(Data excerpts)
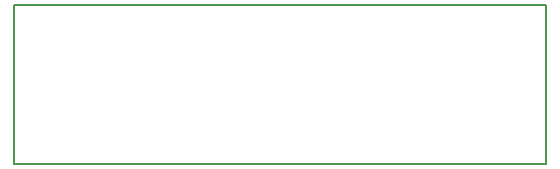
<source format=gbr>
G04 #@! TF.FileFunction,Profile,NP*
%FSLAX46Y46*%
G04 Gerber Fmt 4.6, Leading zero omitted, Abs format (unit mm)*
G04 Created by KiCad (PCBNEW 4.0.5) date 02/15/17 12:19:56*
%MOMM*%
%LPD*%
G01*
G04 APERTURE LIST*
%ADD10C,0.100000*%
%ADD11C,0.150000*%
G04 APERTURE END LIST*
D10*
D11*
X45000000Y-13500000D02*
X45000000Y0D01*
X0Y-13500000D02*
X45000000Y-13500000D01*
X0Y0D02*
X0Y-13500000D01*
X0Y0D02*
X45000000Y0D01*
M02*

</source>
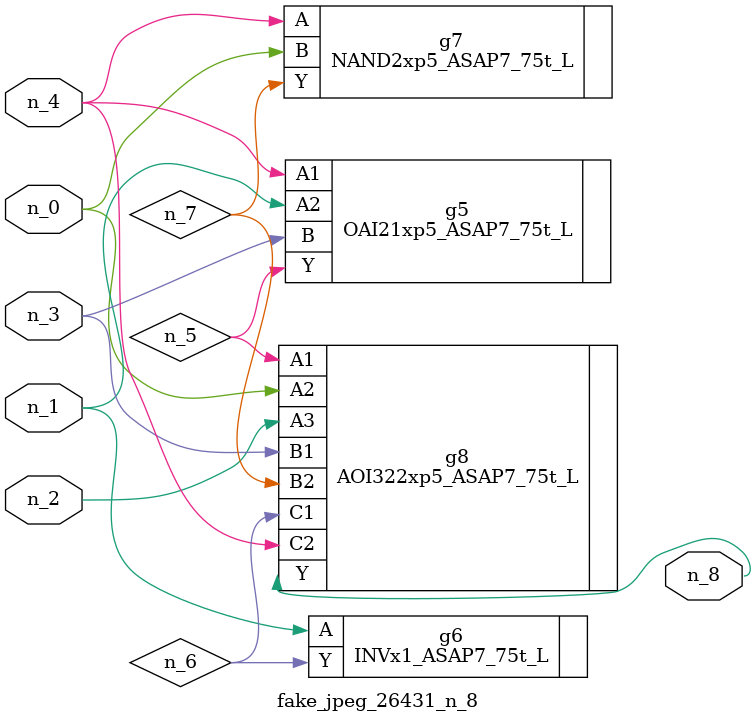
<source format=v>
module fake_jpeg_26431_n_8 (n_3, n_2, n_1, n_0, n_4, n_8);

input n_3;
input n_2;
input n_1;
input n_0;
input n_4;

output n_8;

wire n_6;
wire n_5;
wire n_7;

OAI21xp5_ASAP7_75t_L g5 ( 
.A1(n_4),
.A2(n_1),
.B(n_3),
.Y(n_5)
);

INVx1_ASAP7_75t_L g6 ( 
.A(n_1),
.Y(n_6)
);

NAND2xp5_ASAP7_75t_L g7 ( 
.A(n_4),
.B(n_0),
.Y(n_7)
);

AOI322xp5_ASAP7_75t_L g8 ( 
.A1(n_5),
.A2(n_0),
.A3(n_2),
.B1(n_3),
.B2(n_7),
.C1(n_6),
.C2(n_4),
.Y(n_8)
);


endmodule
</source>
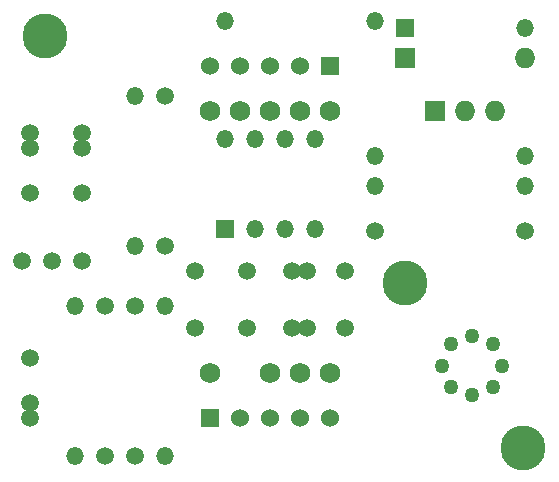
<source format=gts>
G04 (created by PCBNEW (22-Jun-2014 BZR 4027)-stable) date Sun 17 Dec 2017 11:45:39 PM CST*
%MOIN*%
G04 Gerber Fmt 3.4, Leading zero omitted, Abs format*
%FSLAX34Y34*%
G01*
G70*
G90*
G04 APERTURE LIST*
%ADD10C,0.00590551*%
%ADD11C,0.05*%
%ADD12R,0.069X0.069*%
%ADD13O,0.069X0.069*%
%ADD14C,0.059*%
%ADD15R,0.059X0.059*%
%ADD16O,0.059X0.059*%
%ADD17R,0.06X0.06*%
%ADD18C,0.06*%
%ADD19C,0.069*%
%ADD20C,0.15*%
G04 APERTURE END LIST*
G54D10*
G54D11*
X87542Y-58542D03*
X88957Y-58542D03*
X89239Y-59250D03*
X88250Y-58260D03*
X88957Y-59957D03*
X88250Y-60239D03*
X87542Y-59957D03*
X87260Y-59250D03*
G54D12*
X87000Y-50750D03*
G54D13*
X88000Y-50750D03*
X89000Y-50750D03*
G54D14*
X75250Y-51500D03*
X75250Y-53500D03*
X75250Y-52000D03*
X73500Y-51500D03*
X73500Y-53500D03*
X73500Y-52000D03*
X73500Y-61000D03*
X73500Y-59000D03*
X73500Y-60500D03*
G54D15*
X80000Y-54700D03*
G54D16*
X81000Y-54700D03*
X82000Y-54700D03*
X83000Y-54700D03*
X83000Y-51700D03*
X82000Y-51700D03*
X80000Y-51700D03*
X81000Y-51700D03*
G54D17*
X79500Y-61000D03*
G54D18*
X80500Y-61000D03*
X81500Y-61000D03*
X82500Y-61000D03*
X83500Y-61000D03*
G54D19*
X79500Y-59500D03*
X81500Y-59500D03*
X82500Y-59500D03*
X83500Y-59500D03*
G54D17*
X83500Y-49250D03*
G54D18*
X82500Y-49250D03*
X81500Y-49250D03*
X80500Y-49250D03*
X79500Y-49250D03*
G54D19*
X83500Y-50750D03*
X82500Y-50750D03*
X81500Y-50750D03*
X80500Y-50750D03*
X79500Y-50750D03*
G54D15*
X86000Y-48000D03*
G54D16*
X90000Y-48000D03*
G54D12*
X86000Y-49000D03*
G54D13*
X90000Y-49000D03*
G54D16*
X85000Y-52250D03*
X90000Y-52250D03*
X85000Y-53250D03*
X90000Y-53250D03*
G54D14*
X90000Y-54750D03*
X85000Y-54750D03*
G54D16*
X85000Y-47750D03*
X80000Y-47750D03*
G54D14*
X78000Y-50250D03*
X78000Y-55250D03*
G54D16*
X77000Y-55250D03*
X77000Y-50250D03*
X78000Y-57250D03*
X78000Y-62250D03*
G54D14*
X77000Y-57250D03*
X77000Y-62250D03*
X76000Y-57250D03*
X76000Y-62250D03*
G54D16*
X75000Y-62250D03*
X75000Y-57250D03*
G54D14*
X75250Y-55750D03*
X73250Y-55750D03*
X74250Y-55750D03*
G54D20*
X74000Y-48250D03*
X86000Y-56500D03*
X89950Y-62000D03*
G54D14*
X82750Y-56100D03*
X80750Y-56100D03*
X82250Y-56100D03*
X79000Y-56100D03*
X84000Y-56100D03*
X82750Y-58000D03*
X80750Y-58000D03*
X82250Y-58000D03*
X79000Y-58000D03*
X84000Y-58000D03*
M02*

</source>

Task to complete: Please write out, exactly as they appear, the lines from the one containing "X73500Y-61000D03*" through the last line of the records above, and nothing more.

Response:
X73500Y-61000D03*
X73500Y-59000D03*
X73500Y-60500D03*
G54D15*
X80000Y-54700D03*
G54D16*
X81000Y-54700D03*
X82000Y-54700D03*
X83000Y-54700D03*
X83000Y-51700D03*
X82000Y-51700D03*
X80000Y-51700D03*
X81000Y-51700D03*
G54D17*
X79500Y-61000D03*
G54D18*
X80500Y-61000D03*
X81500Y-61000D03*
X82500Y-61000D03*
X83500Y-61000D03*
G54D19*
X79500Y-59500D03*
X81500Y-59500D03*
X82500Y-59500D03*
X83500Y-59500D03*
G54D17*
X83500Y-49250D03*
G54D18*
X82500Y-49250D03*
X81500Y-49250D03*
X80500Y-49250D03*
X79500Y-49250D03*
G54D19*
X83500Y-50750D03*
X82500Y-50750D03*
X81500Y-50750D03*
X80500Y-50750D03*
X79500Y-50750D03*
G54D15*
X86000Y-48000D03*
G54D16*
X90000Y-48000D03*
G54D12*
X86000Y-49000D03*
G54D13*
X90000Y-49000D03*
G54D16*
X85000Y-52250D03*
X90000Y-52250D03*
X85000Y-53250D03*
X90000Y-53250D03*
G54D14*
X90000Y-54750D03*
X85000Y-54750D03*
G54D16*
X85000Y-47750D03*
X80000Y-47750D03*
G54D14*
X78000Y-50250D03*
X78000Y-55250D03*
G54D16*
X77000Y-55250D03*
X77000Y-50250D03*
X78000Y-57250D03*
X78000Y-62250D03*
G54D14*
X77000Y-57250D03*
X77000Y-62250D03*
X76000Y-57250D03*
X76000Y-62250D03*
G54D16*
X75000Y-62250D03*
X75000Y-57250D03*
G54D14*
X75250Y-55750D03*
X73250Y-55750D03*
X74250Y-55750D03*
G54D20*
X74000Y-48250D03*
X86000Y-56500D03*
X89950Y-62000D03*
G54D14*
X82750Y-56100D03*
X80750Y-56100D03*
X82250Y-56100D03*
X79000Y-56100D03*
X84000Y-56100D03*
X82750Y-58000D03*
X80750Y-58000D03*
X82250Y-58000D03*
X79000Y-58000D03*
X84000Y-58000D03*
M02*

</source>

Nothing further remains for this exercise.